# interesting ground wire



## hawkestone (Jul 17, 2006)

Hi All:

I just discovered something and am looking for help from all you electricians.

I have a wire going from my panel to a junction box in my ceiling and no-where else.

I decided I would use this for an extra outlet in my store. But when I went to connect the wires - Black to Black - White to White - Ground to Ground and box-- there is a thin - looks like aluminum -- flat peice of wire where the ground should be. 

Is this a proper ground?

Any advice would be appreciated.

Thanks


----------



## iqchicken (Jul 17, 2006)

Does the flat wire look like this  ?


----------



## hawkestone (Jul 17, 2006)

No,

It is just a flat peice of aluminum.

It was folded over and securely clamped with the box clamp that holds the wire from being pulled out of junction box.

The wire I should mention is the metal wrapped sort.


----------



## Kerrylib (Jul 17, 2006)

Is the "wire" you're talking about, actually armored cable?

When you look at it is it a metal spiral, with insulated wires inside?

Sounds like the "ground" wire you are refering to is the ground inside the armor sheath.  Or at the very least it is flex conduit with a ground.  Even though the flex conduit is metal and conducts well, it needs a ground wire because the spiral configuration creates a high inductance (if i remember correctly).  Anyway it doesn't cut it to just clamp the flex conduit to the box.


----------



## hawkestone (Jul 17, 2006)

It is armoured cable, - the outside has the spiral metal you're referring to,

Inside it has


White wire
Black wire
Red Wire
Flat aluminum strip type thing


----------



## Square Eye (Jul 17, 2006)

I noticed that you are in Canada.
That may be something that we don't see in the lower 48.


----------



## petey_racer (Jul 17, 2006)

This is AC (BX) cable.
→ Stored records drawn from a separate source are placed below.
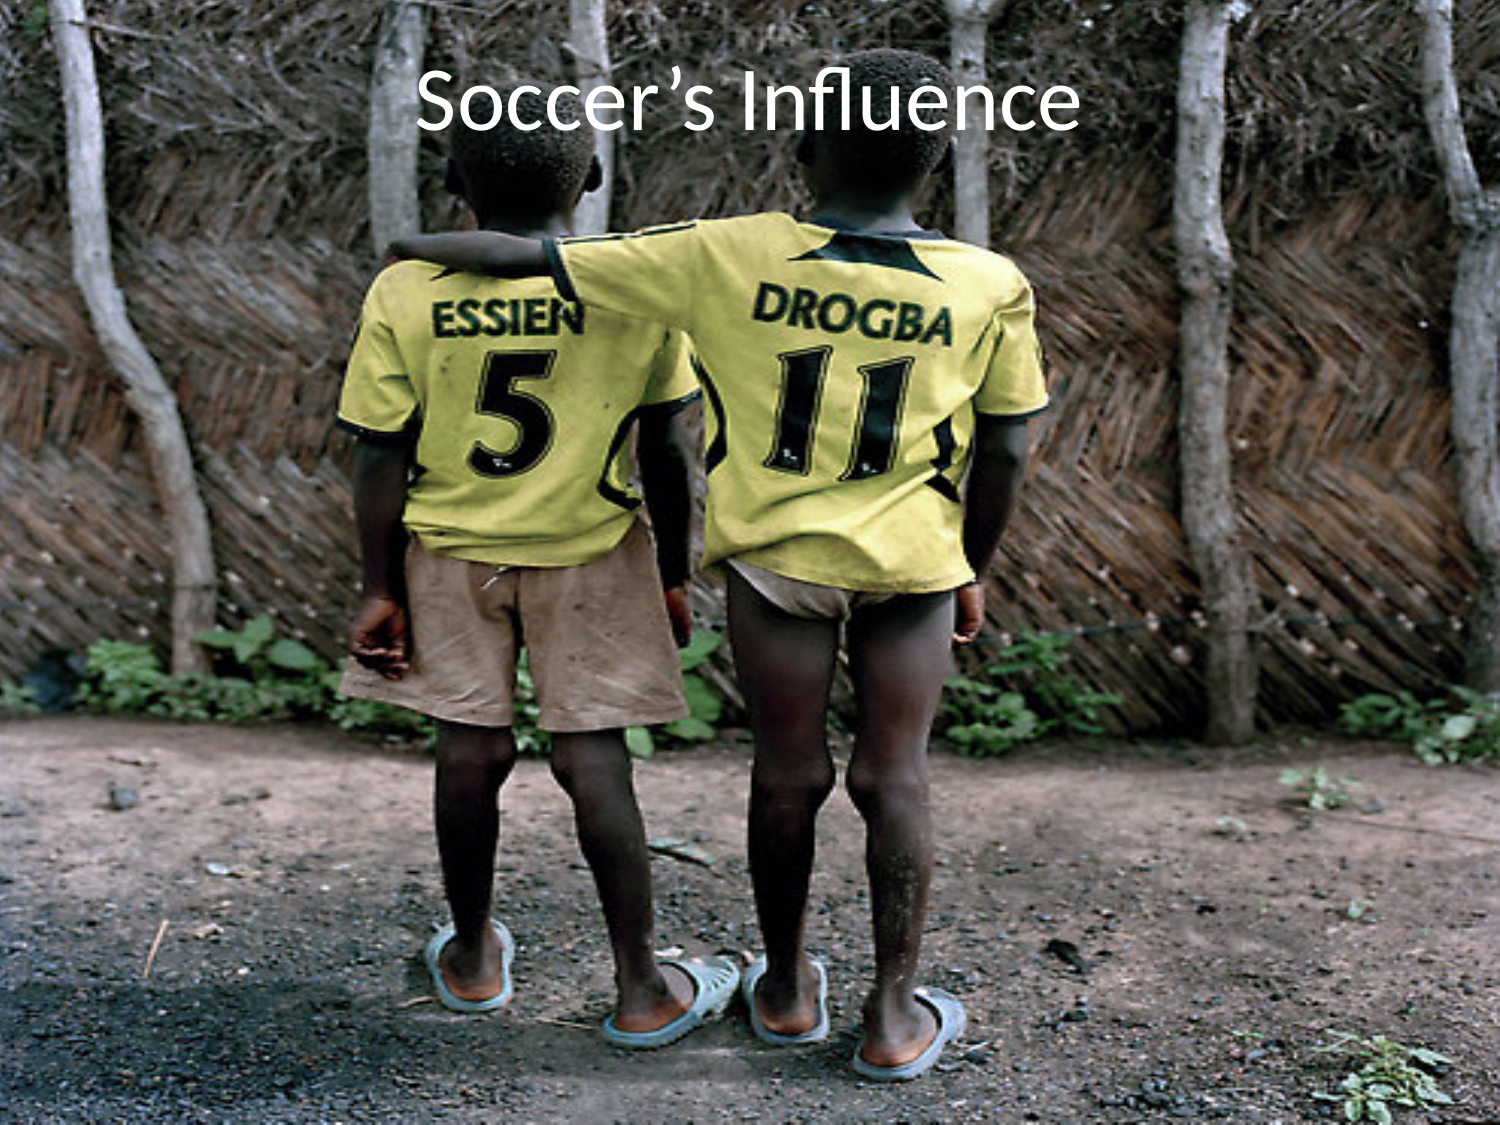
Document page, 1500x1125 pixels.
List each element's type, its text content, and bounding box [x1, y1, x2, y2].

title Soccer’s Influence [75, 0, 1425, 188]
picture [0, 0, 1500, 1125]
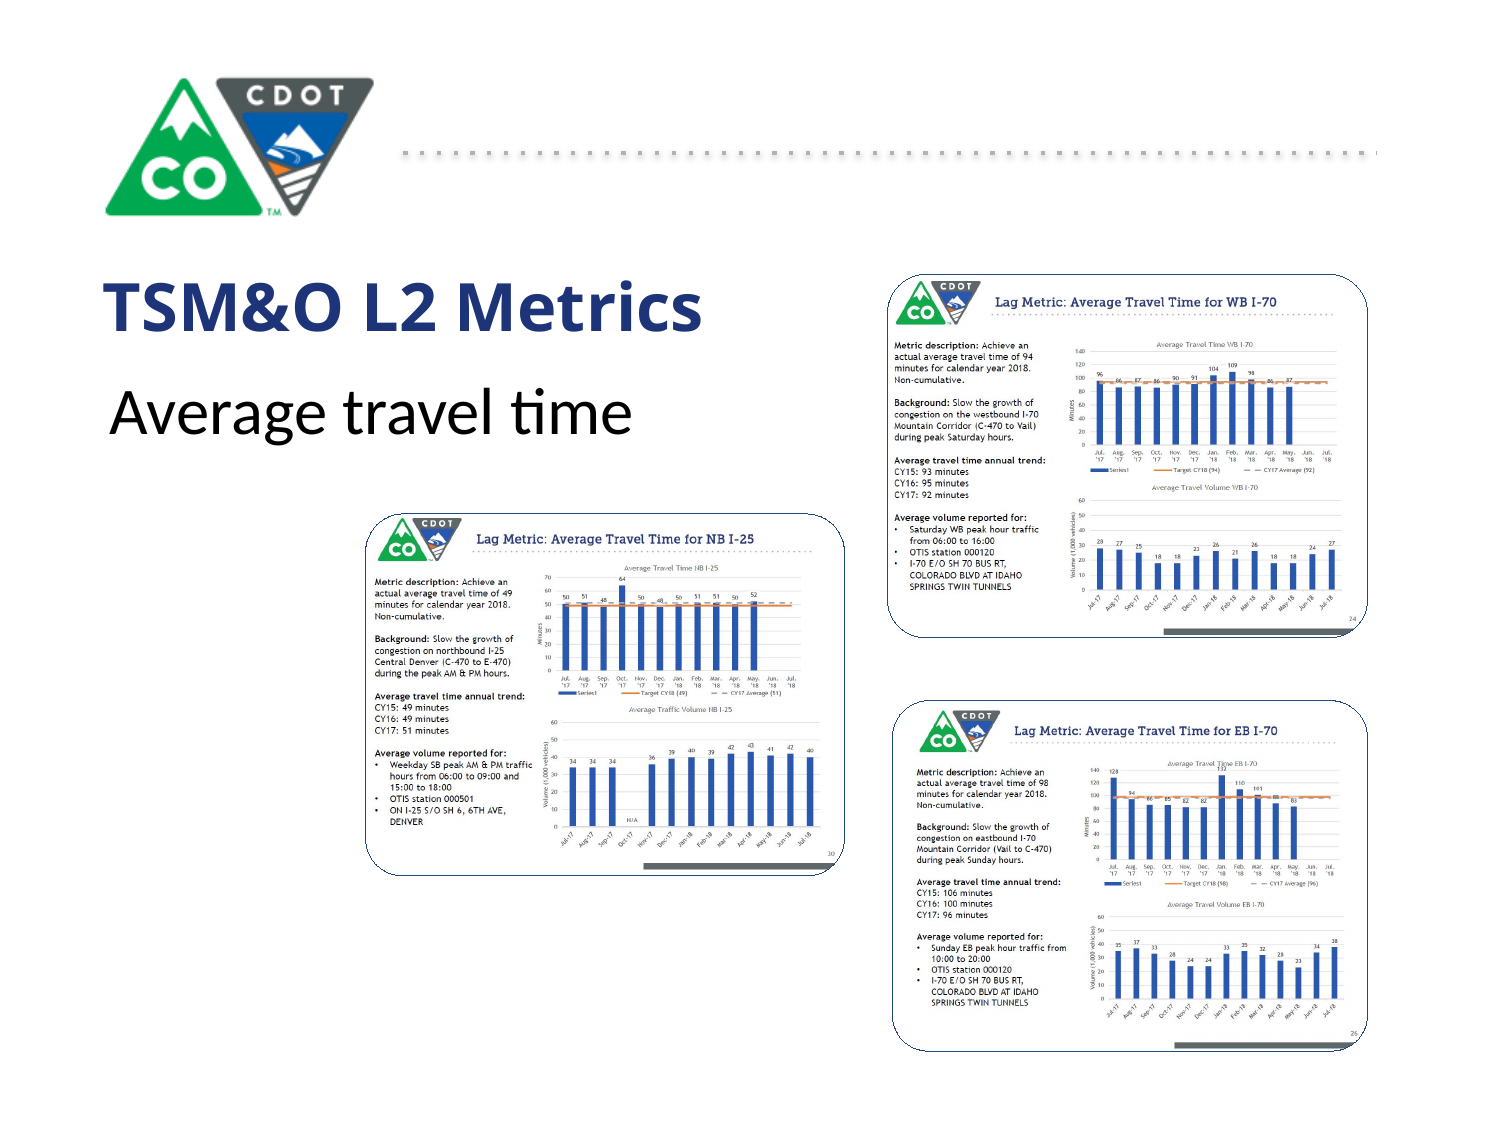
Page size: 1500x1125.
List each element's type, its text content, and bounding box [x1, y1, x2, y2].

text_box Average travel time [94, 360, 845, 455]
picture [94, 62, 381, 237]
text_box TSM&O L2 Metrics [87, 249, 849, 361]
picture [891, 700, 1368, 1052]
picture [365, 513, 845, 877]
picture [887, 274, 1368, 638]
It was/is VERY common in the states, especially in commercial settings. The AL "wire" is the bond strip. It helps keep a continuous ground path in the cable sheath.

It is meant to be wrapped back on the sheathing before the cable is put into a connector. It is NOT a ground. It DOES NOT get terminated anywhere on any device or ground bar.


----------



## Square Eye (Jul 17, 2006)

There's far more MC here than BX. MC has a green insulated grounding wire in it.


----------



## hawkestone (Jul 17, 2006)

So if it is not a ground wire, 

Where is the ground wire -- should there not be one?


----------



## petey_racer (Jul 17, 2006)

MC is a _relatively_ new thing. By this I mean 15 or 20 years. MC _is_ the standard these days.
There is not much BX being used anymore. It was used widely in the past.

The metallic spiral sheathing IS the ground. Like I said, the strip just gets wrapped around. 
Make sure all your connectors and box clamps are made up clean and tight.


----------



## hawkestone (Jul 23, 2006)

Well All,

I made sure the thin wire looped back and is securely connected.

I then turned on the circuit and according to my circuit tester.

The circuit is correct.

Thanks everyone for your help and input.


----------